The Altai Mountains, however, are not as cold as they once were. The glaciers that covered the Altai slopes are receding and even disappearing. For the first time in 3,000 years, the Scythian corpses in the kurgans are in danger of thawing and decaying. An international effort to save the frozen tombs has included the use of satellite photos and ground surveys to map and list the region’s kurgans. A priority is identifying the kurgans that may still have permafrost underneath them. The next step will be to determine how to keep the grave mound cool in order to preserve them for future researchers. Proposals range from reflecting sunlight away from the tombs by painting them white to stabilizing the underground temperature by installing thermo-pumps.

Peru is known as the home of the Inca and other civilizations.
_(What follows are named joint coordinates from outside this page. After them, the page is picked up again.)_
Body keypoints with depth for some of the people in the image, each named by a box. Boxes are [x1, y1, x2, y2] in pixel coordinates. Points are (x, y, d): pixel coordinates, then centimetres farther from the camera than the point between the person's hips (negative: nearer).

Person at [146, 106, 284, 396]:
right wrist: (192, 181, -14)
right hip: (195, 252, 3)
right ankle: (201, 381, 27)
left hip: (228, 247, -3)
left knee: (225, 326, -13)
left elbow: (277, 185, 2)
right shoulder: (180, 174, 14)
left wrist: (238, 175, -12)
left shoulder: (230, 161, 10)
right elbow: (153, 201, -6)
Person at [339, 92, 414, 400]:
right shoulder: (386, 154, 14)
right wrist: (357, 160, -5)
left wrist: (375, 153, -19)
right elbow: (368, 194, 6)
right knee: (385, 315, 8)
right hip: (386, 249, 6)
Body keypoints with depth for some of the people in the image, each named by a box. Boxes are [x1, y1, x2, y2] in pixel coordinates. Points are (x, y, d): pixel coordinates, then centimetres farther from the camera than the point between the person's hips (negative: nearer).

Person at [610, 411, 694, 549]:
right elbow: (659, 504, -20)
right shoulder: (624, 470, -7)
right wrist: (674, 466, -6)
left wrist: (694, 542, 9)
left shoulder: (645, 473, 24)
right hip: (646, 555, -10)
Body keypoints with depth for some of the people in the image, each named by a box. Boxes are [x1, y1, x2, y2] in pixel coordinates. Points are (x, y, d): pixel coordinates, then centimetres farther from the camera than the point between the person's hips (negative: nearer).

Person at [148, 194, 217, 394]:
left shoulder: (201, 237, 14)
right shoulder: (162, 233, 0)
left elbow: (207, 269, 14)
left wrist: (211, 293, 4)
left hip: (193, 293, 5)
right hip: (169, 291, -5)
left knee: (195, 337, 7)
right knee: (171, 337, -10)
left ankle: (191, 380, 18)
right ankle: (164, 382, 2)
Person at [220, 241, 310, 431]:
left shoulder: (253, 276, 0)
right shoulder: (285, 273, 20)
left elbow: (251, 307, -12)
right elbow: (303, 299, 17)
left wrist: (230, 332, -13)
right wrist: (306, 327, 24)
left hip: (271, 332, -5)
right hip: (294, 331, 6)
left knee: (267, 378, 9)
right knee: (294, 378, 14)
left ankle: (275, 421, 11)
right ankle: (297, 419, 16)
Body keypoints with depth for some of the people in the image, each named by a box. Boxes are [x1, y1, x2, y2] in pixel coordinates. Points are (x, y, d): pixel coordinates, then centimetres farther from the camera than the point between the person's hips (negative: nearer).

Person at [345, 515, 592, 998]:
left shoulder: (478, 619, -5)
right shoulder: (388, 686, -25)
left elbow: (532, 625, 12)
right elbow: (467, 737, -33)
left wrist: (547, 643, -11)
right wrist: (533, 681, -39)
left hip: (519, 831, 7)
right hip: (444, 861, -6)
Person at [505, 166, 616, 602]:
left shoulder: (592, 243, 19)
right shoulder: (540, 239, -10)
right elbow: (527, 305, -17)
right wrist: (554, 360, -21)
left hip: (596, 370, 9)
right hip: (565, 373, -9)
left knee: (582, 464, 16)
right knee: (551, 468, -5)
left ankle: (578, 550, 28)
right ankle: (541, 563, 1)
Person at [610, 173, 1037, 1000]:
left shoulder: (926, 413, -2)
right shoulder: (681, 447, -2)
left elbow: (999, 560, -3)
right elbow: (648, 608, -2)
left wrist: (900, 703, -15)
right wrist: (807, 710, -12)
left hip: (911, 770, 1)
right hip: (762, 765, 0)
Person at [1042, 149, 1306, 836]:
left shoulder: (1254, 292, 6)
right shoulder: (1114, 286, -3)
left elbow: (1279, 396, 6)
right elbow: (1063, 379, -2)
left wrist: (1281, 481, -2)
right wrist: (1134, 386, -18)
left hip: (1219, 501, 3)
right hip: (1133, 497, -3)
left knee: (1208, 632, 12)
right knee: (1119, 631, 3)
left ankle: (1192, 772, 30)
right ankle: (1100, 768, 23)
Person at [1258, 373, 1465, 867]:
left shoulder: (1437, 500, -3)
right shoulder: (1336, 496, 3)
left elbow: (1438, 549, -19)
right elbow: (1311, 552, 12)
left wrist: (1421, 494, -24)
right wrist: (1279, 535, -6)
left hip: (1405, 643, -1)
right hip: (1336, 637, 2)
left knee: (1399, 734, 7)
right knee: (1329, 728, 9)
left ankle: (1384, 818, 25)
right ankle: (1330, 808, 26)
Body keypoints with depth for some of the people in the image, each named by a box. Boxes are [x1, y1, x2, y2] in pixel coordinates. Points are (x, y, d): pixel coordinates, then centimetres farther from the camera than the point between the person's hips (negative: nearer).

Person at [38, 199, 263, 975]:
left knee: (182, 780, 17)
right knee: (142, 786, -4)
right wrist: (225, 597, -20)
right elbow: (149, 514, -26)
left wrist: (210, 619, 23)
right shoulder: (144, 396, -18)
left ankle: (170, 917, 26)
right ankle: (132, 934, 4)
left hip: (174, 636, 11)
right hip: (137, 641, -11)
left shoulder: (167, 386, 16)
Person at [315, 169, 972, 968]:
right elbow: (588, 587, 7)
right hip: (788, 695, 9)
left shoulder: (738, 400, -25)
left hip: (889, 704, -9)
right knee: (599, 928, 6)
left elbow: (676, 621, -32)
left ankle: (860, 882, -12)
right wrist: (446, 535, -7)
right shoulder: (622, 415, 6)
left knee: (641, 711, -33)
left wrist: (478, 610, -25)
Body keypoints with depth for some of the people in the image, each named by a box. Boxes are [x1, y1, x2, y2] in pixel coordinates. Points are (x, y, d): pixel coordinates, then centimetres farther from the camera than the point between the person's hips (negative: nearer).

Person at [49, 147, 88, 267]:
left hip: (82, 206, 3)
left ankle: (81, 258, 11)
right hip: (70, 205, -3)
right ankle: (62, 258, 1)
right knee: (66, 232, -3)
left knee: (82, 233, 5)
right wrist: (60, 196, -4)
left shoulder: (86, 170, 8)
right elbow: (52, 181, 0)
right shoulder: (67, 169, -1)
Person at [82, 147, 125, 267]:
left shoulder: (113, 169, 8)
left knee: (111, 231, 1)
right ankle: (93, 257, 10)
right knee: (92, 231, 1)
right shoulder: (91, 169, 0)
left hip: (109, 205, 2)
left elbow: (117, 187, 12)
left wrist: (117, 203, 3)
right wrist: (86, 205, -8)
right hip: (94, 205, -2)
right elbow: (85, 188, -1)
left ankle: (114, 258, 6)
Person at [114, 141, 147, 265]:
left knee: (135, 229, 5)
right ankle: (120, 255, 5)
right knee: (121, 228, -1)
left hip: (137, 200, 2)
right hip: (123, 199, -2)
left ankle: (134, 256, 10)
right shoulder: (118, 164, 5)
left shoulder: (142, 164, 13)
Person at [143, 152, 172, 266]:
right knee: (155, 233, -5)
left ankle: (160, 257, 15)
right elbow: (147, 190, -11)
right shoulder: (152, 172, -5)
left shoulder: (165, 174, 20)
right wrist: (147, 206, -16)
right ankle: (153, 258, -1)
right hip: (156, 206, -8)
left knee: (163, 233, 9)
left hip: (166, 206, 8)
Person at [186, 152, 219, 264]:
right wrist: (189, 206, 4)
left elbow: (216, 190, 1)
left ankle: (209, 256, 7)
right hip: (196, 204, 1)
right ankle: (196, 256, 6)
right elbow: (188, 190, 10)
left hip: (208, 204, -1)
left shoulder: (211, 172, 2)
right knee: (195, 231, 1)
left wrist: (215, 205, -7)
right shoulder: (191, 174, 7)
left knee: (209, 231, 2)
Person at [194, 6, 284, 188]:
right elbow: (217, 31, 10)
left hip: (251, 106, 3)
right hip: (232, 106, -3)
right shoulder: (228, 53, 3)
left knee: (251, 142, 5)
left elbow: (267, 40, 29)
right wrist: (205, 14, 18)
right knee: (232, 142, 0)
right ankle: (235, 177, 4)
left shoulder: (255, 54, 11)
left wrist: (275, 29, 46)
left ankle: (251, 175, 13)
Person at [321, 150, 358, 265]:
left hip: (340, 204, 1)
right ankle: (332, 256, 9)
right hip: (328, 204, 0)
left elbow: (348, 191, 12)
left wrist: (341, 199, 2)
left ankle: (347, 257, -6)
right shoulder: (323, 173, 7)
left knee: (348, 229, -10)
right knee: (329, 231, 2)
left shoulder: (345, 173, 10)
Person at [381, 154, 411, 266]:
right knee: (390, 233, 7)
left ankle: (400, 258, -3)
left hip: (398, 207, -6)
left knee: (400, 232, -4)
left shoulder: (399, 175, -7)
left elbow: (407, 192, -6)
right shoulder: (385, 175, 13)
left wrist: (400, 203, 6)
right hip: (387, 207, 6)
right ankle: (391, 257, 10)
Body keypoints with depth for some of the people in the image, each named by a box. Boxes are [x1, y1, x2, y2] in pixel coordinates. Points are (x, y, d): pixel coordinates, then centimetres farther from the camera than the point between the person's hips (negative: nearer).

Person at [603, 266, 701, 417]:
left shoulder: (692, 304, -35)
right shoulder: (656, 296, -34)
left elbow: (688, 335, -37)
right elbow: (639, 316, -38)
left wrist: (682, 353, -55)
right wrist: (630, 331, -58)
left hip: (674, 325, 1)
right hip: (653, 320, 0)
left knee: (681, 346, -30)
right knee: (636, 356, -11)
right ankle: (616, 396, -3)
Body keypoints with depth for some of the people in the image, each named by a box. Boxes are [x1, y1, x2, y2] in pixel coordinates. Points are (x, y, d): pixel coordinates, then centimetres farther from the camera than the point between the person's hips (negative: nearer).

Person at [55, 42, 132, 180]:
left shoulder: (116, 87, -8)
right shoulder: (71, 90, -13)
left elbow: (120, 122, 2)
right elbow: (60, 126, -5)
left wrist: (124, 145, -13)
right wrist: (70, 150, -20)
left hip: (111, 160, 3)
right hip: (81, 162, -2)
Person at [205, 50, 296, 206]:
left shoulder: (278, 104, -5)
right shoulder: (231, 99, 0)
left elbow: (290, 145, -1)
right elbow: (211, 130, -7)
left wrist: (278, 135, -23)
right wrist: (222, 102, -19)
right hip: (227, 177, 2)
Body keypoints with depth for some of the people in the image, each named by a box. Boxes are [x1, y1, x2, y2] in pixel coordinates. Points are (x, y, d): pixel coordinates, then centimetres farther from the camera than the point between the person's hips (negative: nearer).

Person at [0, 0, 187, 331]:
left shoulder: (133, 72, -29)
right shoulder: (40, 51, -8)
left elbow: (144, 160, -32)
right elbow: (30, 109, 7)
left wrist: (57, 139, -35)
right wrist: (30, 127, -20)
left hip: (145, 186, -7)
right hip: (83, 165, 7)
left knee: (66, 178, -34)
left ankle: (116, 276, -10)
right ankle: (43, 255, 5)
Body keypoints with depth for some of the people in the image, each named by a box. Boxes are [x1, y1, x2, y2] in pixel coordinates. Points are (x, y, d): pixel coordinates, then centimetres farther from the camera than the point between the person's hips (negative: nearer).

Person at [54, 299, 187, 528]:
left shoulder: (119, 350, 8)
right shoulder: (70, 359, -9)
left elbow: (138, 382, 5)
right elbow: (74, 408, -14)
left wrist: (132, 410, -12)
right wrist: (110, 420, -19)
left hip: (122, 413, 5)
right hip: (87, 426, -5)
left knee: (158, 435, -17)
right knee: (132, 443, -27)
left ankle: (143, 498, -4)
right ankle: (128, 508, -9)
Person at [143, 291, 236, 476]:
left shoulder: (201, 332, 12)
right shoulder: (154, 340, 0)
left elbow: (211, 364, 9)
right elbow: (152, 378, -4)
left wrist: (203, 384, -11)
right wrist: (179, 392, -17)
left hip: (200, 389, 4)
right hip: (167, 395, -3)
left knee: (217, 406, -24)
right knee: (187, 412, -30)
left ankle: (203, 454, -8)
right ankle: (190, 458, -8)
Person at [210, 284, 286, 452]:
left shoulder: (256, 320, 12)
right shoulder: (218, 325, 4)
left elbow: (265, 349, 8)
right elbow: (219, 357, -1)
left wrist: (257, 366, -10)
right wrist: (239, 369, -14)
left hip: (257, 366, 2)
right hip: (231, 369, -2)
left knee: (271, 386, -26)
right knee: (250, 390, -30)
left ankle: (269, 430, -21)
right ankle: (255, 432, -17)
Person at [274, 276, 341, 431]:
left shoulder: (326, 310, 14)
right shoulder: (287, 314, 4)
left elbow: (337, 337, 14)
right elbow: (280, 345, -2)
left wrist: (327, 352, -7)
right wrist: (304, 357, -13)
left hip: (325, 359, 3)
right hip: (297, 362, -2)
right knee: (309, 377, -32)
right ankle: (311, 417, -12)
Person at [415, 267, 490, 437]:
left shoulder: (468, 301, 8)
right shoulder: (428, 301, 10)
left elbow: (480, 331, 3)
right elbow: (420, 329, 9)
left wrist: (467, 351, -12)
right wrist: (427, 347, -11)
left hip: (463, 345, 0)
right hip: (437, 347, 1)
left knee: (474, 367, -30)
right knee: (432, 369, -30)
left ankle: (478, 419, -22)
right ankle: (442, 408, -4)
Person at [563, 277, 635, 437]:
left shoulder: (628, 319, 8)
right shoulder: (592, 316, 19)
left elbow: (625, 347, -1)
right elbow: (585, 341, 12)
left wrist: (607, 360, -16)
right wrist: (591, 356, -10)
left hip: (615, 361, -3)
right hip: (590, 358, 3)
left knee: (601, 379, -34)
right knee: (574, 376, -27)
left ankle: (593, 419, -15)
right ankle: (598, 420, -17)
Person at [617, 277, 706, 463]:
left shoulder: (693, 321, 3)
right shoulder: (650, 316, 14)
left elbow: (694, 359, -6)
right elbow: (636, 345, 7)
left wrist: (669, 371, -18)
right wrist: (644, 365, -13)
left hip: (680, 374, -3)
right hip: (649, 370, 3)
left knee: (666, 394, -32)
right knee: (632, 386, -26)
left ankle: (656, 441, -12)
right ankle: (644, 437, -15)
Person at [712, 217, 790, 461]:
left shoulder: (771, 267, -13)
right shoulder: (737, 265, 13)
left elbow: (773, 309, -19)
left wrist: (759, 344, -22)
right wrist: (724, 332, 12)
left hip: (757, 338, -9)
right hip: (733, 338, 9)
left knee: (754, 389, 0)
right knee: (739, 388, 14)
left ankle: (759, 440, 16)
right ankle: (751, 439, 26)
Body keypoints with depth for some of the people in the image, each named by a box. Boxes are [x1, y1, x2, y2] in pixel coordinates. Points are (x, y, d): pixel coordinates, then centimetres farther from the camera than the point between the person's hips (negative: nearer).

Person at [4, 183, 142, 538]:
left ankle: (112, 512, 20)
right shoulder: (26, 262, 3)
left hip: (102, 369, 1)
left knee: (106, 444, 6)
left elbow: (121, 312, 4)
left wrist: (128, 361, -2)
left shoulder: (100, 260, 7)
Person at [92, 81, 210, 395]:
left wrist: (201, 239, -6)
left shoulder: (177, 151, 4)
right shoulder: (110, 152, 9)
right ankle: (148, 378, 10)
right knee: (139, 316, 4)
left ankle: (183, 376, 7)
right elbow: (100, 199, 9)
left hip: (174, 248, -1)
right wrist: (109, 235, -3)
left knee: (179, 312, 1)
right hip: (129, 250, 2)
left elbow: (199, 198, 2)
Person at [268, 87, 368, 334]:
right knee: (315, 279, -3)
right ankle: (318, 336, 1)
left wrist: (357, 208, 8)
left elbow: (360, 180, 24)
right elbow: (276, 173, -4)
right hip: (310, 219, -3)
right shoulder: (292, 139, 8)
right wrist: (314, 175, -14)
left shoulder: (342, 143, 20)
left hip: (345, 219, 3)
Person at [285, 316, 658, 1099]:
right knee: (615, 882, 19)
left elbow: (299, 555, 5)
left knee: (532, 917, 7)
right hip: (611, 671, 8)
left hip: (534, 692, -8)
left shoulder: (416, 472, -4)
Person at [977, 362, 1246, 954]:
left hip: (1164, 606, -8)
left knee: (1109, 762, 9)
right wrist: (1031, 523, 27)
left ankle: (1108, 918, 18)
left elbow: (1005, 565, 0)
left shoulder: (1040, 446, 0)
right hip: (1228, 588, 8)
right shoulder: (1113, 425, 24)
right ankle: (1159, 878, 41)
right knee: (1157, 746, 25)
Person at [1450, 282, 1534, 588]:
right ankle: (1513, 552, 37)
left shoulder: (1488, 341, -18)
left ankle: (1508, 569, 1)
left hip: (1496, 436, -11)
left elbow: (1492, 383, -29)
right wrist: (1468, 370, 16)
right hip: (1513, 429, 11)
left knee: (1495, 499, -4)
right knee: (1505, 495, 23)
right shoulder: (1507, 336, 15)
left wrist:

It is also a place strongly affected by El Niño. Every seven to ten years, Pacific Ocean currents shift, changing weather patterns from Australia to California. In Peru, El Niño brings warmer water and heavy rainfall along the coast. Peru’s deserts ordinarily receive just over an inch of rain per year. In 1998, the last severe El Niño season, the region received 120 inches, which caused severe flooding. Water damages exposed archeological sites, especially those located on rivers or on easily eroded slopes.


Chan Chan (photo above) is an eight-miles-square city that dates back 1000 years. Made of mud brick, its pyramids and palaces have been threatened by erosion. In the past twenty years, the site has deteriorated steadily. If, as researchers believe, global warming will make El Niño effects more frequent, the resultant increased rainfall will increase the potential for the ancient city’s destruction.


In normal summers, Greenland’s northern and eastern coasts should be ringed by an ice belt thirty to forty miles wide. The drifting ice acts like a shock absorber, lessening the impact of the North Atlantic. In the past five years, the sea ice has all but disappeared (photo above). This leaves Greenland’s coast open to the impact of storm surges originating hundreds of miles away. The effect on the island’s archeological heritage has been severe. Hardest hit have been sites associated with the Thule culture, people closely related to the Inuit of northern Canada who first migrated to Greenland around 2,000 years ago. The Thule were skilled hunters and whalers whose villages were built near the shore. Today, Thule houses, made of stone and turf with whale-bone rafters, are disappearing quickly, along with buried tools and artifacts. Older sites along the coast are also in danger. As the Arctic warms, archeologists fear the frozen turf that covers Qeqertasussak, a 4,500-year-old settlement where evidence of the earliest habitation of Greenland was found, may be melting. The knowledge the site contains will be lost with the ice.

Global warming threatens archeological investigation all over the world. If knowledge of the past is necessary to better understand the present and to anticipate the future, the consequences of this loss will be significant.

1 comments:

Anonymous said...

This has been my favorite blog yet. It's amazing how global warming endangers our future and our past. Hopefully people will realize the impact it will have before it's too late.